Data provided:
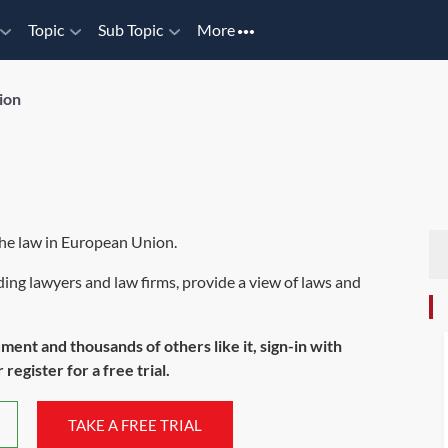
Topic
Sub Topic
More
ion
the law in European Union.
ing lawyers and law firms, provide a view of laws and
ument and thousands of others like it, sign-in with
register for a free trial.
TAKE A FREE TRIAL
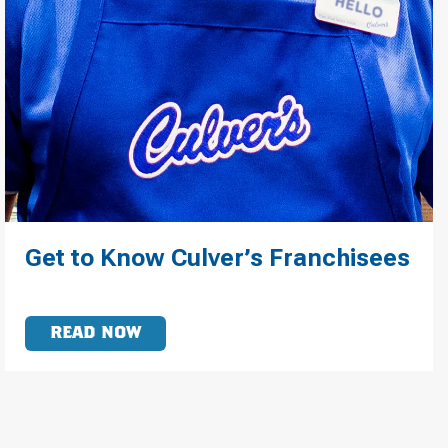
Get to Know Culver’s Franchisees
READ NOW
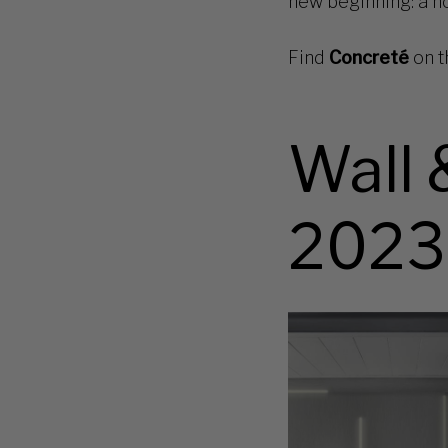
new beginning: a nod
Find
Concreté
on t
Wall 
2023
Met-
art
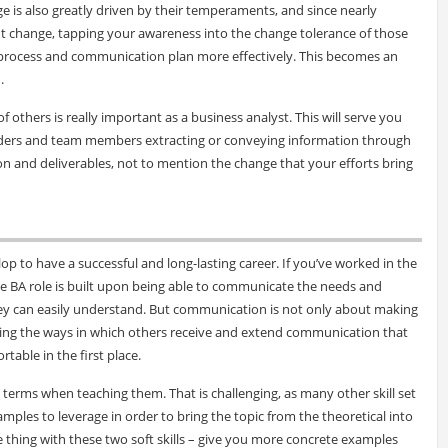
 is also greatly driven by their temperaments, and since nearly
t change, tapping your awareness into the change tolerance of those
 process and communication plan more effectively. This becomes an
.
others is really important as a business analyst. This will serve you
eholders and team members extracting or conveying information through
n and deliverables, not to mention the change that your efforts bring
velop to have a successful and long-lasting career. If you’ve worked in the
le BA role is built upon being able to communicate the needs and
hey can easily understand. But communication is not only about making
ding the ways in which others receive and extend communication that
table in the first place.
l terms when teaching them. That is challenging, as many other skill set
ples to leverage in order to bring the topic from the theoretical into
e thing with these two soft skills – give you more concrete examples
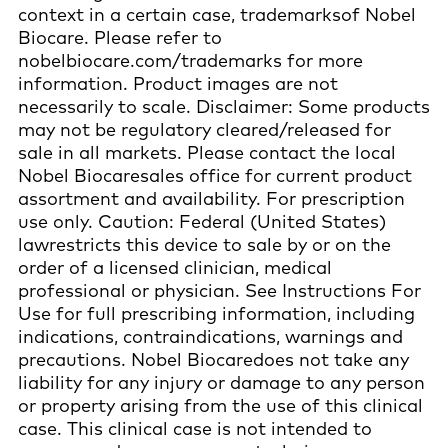
context in a certain case, trademarksof Nobel
Biocare. Please refer to
nobelbiocare.com/trademarks for more
information. Product images are not
necessarily to scale. Disclaimer: Some products
may not be regulatory cleared/released for
sale in all markets. Please contact the local
Nobel Biocaresales office for current product
assortment and availability. For prescription
use only. Caution: Federal (United States)
lawrestricts this device to sale by or on the
order of a licensed clinician, medical
professional or physician. See Instructions For
Use for full prescribing information, including
indications, contraindications, warnings and
precautions. Nobel Biocaredoes not take any
liability for any injury or damage to any person
or property arising from the use of this clinical
case. This clinical case is not intended to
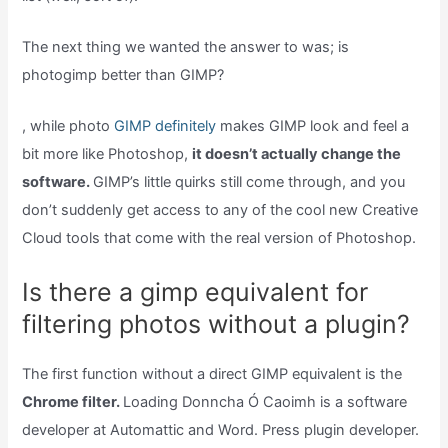
The next thing we wanted the answer to was; is
photogimp better than GIMP?
, while photo
GIMP definitely
makes GIMP look and feel a
bit more like Photoshop,
it doesn’t actually change the
software.
GIMP’s little quirks still come through, and you
don’t suddenly get access to any of the cool new Creative
Cloud tools that come with the real version of Photoshop.
Is there a gimp equivalent for
filtering photos without a plugin?
The first function without a direct GIMP equivalent is the
Chrome filter.
Loading Donncha Ó Caoimh is a software
developer at Automattic and Word. Press plugin developer.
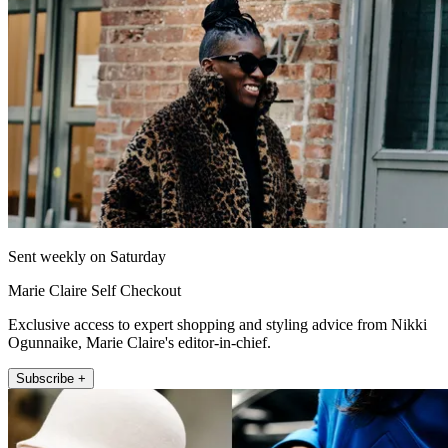
Sent weekly on Saturday
Marie Claire Self Checkout
Exclusive access to expert shopping and styling advice from Nikki
Ogunnaike, Marie Claire's editor-in-chief.
Subscribe +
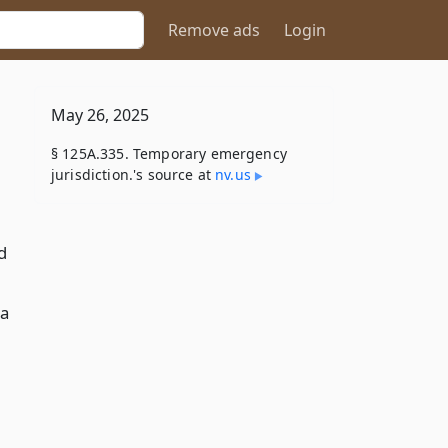
Remove ads
Login
May 26, 2025
§ 125A.335. Temporary emergency
jurisdiction.'s source at
nv​.us
d
 a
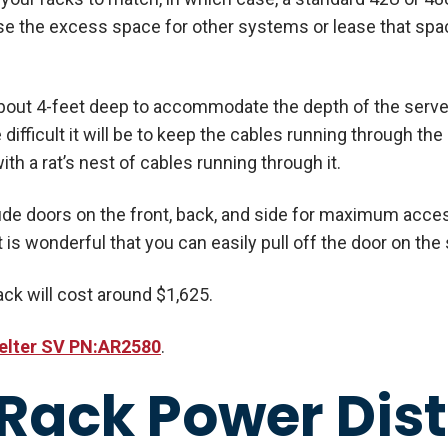
e the excess space for other systems or lease that spac
 about 4-feet deep to accommodate the depth of the serv
 difficult it will be to keep the cables running through the
ith a rat’s nest of cables running through it.
ude doors on the front, back, and side for maximum access
t is wonderful that you can easily pull off the door on the s
rack will cost around $1,625.
elter SV PN:AR2580
.
 Rack Power Dist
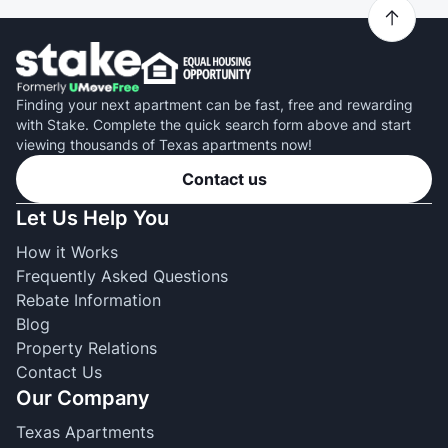
Finding your next apartment can be fast, free and rewarding
with Stake. Complete the quick search form above and start
viewing thousands of Texas apartments now!
Contact us
Let Us Help You
How it Works
Frequently Asked Questions
Rebate Information
Blog
Property Relations
Contact Us
Our Company
Texas Apartments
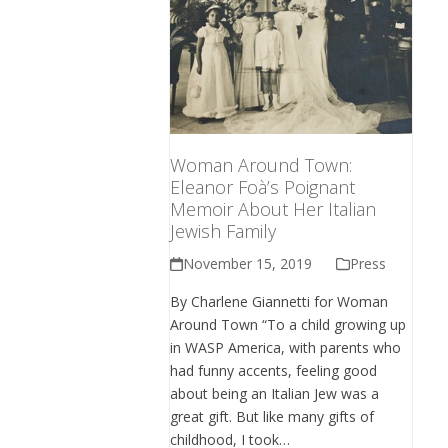
Woman Around Town:
Eleanor Foà’s Poignant
Memoir About Her Italian
Jewish Family
November 15, 2019
Press
By Charlene Giannetti for Woman
Around Town “To a child growing up
in WASP America, with parents who
had funny accents, feeling good
about being an Italian Jew was a
great gift. But like many gifts of
childhood, I took…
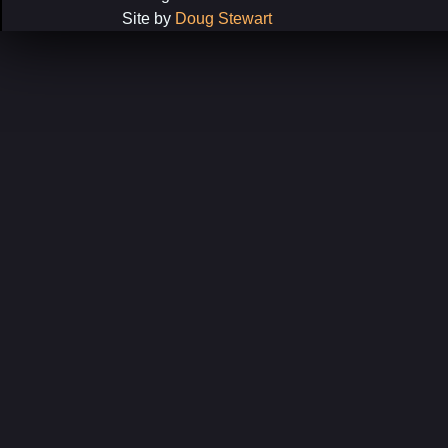
Site by
Doug Stewart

Problem to work on:
Reproduce the lines of the items verbatim, beginning with the line that contains "e the excess" and continuing through the line that contains "Rack Power Dist".

Answer to the problem:
e the excess space for other systems or lease that spac
 about 4-feet deep to accommodate the depth of the serv
 difficult it will be to keep the cables running through the
ith a rat’s nest of cables running through it.
ude doors on the front, back, and side for maximum access
t is wonderful that you can easily pull off the door on the s
rack will cost around $1,625.
elter SV PN:AR2580
.
 Rack Power Dist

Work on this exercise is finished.